(Excerpted passage):
Introduction/Motivation

(Begin by asking students a few questions about modeling complex networks for infection control and the SIR model, as described in the Assessment section.)

Public policy makers must often make difficult choices when deciding how to use limited resources. Often, no single "obvious" choice exists, and decisions are usually guided by computer simulations.

Today, you will be presented with a social network of individuals and asked to choose certain variables such as amount of people vaccinated and population density. Then, you will test your choices by running simulations and analyzing the results.

Procedure

Background

In this activity, students simulate how the flu spreads on a social network. To do this, they use the freely accessible interactive application, Interactive Labs: Disease Lab, available at this Annenberg Learner website: https://www.learner.org/courses/envsci/interactives/disease/disease.html?initLesson=1.

A few pointers:

  • The interactive simulation of a graph represents a social network (nodes) who interact with each other in a manner determined by their orientation and location on the plot diagram.
  • The node color represents the state of that node with respect to infection: at risk individuals are green nodes, contagious individuals are red and immune individuals are blue.
  • The user defined number of infected individuals start off as infectious (red); all other nodes start off as at risk (green).
  • Users simulate a single time step by pressing the "Take Timestep" button, which enables visualization of how a disease spreads over a social network. In each time step, infection spreads with probability 0.5, and infected individuals recover with probability 0.25.
  • The disease is eradicated when no nodes are red (that is, contagious), meaning no one can become infected anymore.
  • Push the reset button to clear the simulation.

Refer to the associated Processes on Complex Networks lesson for background information on random processes on networks and the SIR (susceptible, infectious, resistant) model.

Before the Activity

  • Make copies of the Curb the Epidemic Worksheet.
  • Set up enough computers with internet access, either one student per machine, or small groups of students per machine.

With the Students

  1. Have students each sit at a computer (or divide the class into small groups, each at a computer).
  2. Hand out the worksheet.
  3. Direct students to open up the Interactive Labs: Disease Lab simulation website at https://www.learner.org/courses/envsci/interactives/disease/disease.html?initLesson=1.
  4. Introduce the activity challenge to students: This website simulation tool enables you to interact with the graph of a social network and simulate the spread of a disease. Your challenge: Minimize the number of people who get infected with the flu by examining the social network and mindfully choosing input variables such as percent vaccinated, population density and population mixing. After you have run multiple simulations, you'll analyze the results and assess the effectiveness of your vaccination strategies.

(Dataset entries):
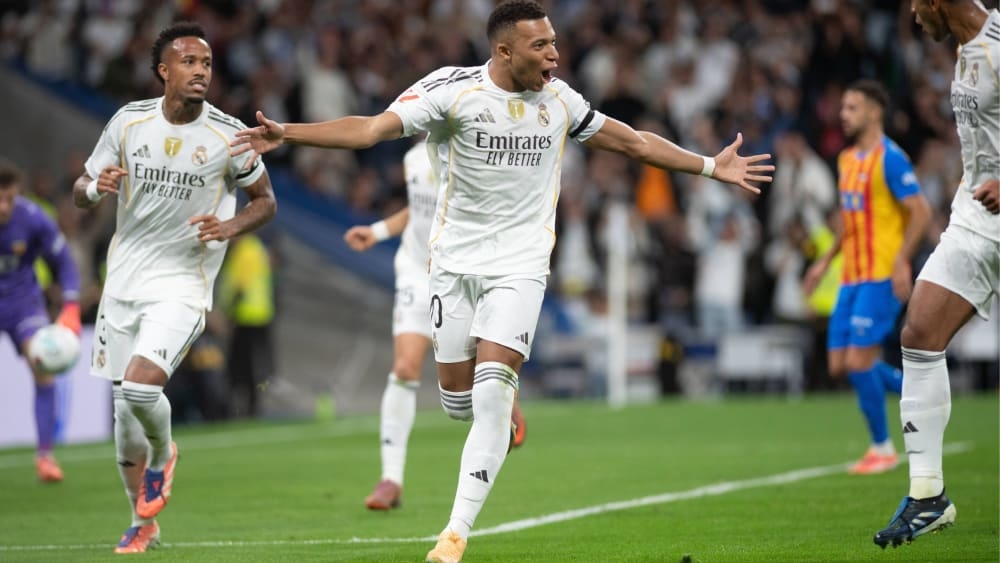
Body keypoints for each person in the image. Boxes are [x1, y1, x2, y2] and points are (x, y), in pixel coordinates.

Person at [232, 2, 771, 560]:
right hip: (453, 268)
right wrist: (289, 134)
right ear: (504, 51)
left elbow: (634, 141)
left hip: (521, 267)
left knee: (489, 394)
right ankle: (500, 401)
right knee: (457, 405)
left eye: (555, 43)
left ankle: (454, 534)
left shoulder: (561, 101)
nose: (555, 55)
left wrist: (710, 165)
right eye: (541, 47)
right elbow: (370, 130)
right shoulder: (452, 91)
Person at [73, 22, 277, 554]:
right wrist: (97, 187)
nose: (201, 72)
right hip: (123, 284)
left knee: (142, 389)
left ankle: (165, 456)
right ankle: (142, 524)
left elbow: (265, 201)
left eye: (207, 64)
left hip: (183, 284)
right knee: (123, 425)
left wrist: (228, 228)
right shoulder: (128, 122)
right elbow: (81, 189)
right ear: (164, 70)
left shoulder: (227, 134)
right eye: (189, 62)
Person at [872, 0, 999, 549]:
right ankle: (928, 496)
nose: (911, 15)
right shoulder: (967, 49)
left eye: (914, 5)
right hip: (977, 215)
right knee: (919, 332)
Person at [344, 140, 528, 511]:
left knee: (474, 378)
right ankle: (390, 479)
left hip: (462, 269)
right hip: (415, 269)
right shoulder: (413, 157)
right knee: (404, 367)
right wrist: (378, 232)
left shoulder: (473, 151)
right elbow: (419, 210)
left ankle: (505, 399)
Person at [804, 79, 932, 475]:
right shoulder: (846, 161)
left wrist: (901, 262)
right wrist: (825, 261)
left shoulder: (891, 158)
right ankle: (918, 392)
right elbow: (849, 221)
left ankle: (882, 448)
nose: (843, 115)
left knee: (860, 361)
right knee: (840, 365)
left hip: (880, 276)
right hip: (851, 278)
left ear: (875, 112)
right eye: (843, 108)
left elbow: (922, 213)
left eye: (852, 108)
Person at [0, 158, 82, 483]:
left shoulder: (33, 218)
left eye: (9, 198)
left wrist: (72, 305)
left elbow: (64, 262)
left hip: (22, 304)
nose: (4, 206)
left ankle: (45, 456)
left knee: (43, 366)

...

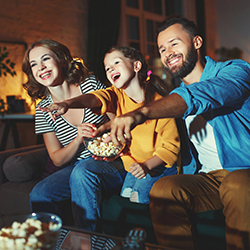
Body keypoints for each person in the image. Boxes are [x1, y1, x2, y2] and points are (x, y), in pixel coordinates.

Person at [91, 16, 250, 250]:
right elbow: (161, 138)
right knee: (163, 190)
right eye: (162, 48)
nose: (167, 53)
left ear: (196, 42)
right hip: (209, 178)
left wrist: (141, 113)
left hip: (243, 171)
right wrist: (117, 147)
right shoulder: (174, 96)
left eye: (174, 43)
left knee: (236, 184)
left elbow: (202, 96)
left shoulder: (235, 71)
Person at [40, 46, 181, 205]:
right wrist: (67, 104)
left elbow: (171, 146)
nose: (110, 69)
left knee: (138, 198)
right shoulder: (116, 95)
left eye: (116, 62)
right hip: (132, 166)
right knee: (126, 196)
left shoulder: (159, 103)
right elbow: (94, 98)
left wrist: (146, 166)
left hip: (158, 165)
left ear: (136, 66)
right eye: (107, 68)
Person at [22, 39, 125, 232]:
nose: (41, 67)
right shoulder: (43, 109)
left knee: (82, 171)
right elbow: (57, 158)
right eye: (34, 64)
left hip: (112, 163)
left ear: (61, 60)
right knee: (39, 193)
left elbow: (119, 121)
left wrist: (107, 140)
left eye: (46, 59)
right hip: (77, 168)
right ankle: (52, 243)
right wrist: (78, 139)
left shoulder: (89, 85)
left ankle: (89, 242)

...

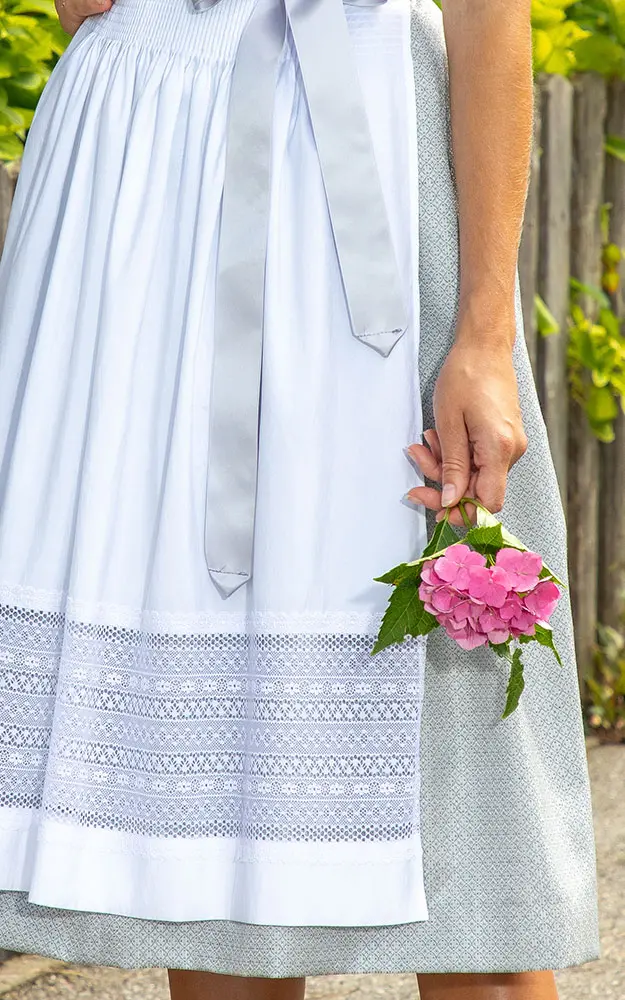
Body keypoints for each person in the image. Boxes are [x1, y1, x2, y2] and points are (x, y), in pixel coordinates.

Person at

(Work item A):
In the flu simulation activity, copy the passage word for word from "Introduction/Motivation" to "the Assessment section.)".
(Work item B):
Answer these questions from the flu simulation activity.
(i) In each time step, with what probability does infection spread?
(ii) What color are the nodes for immune individuals?
(iii) What should be copied before the activity?

(Task answer A):
Introduction/Motivation

(Begin by asking students a few questions about modeling complex networks for infection control and the SIR model, as described in the Assessment section.)

(Task answer B):
(i) 0.5
(ii) Blue
(iii) The Curb the Epidemic Worksheet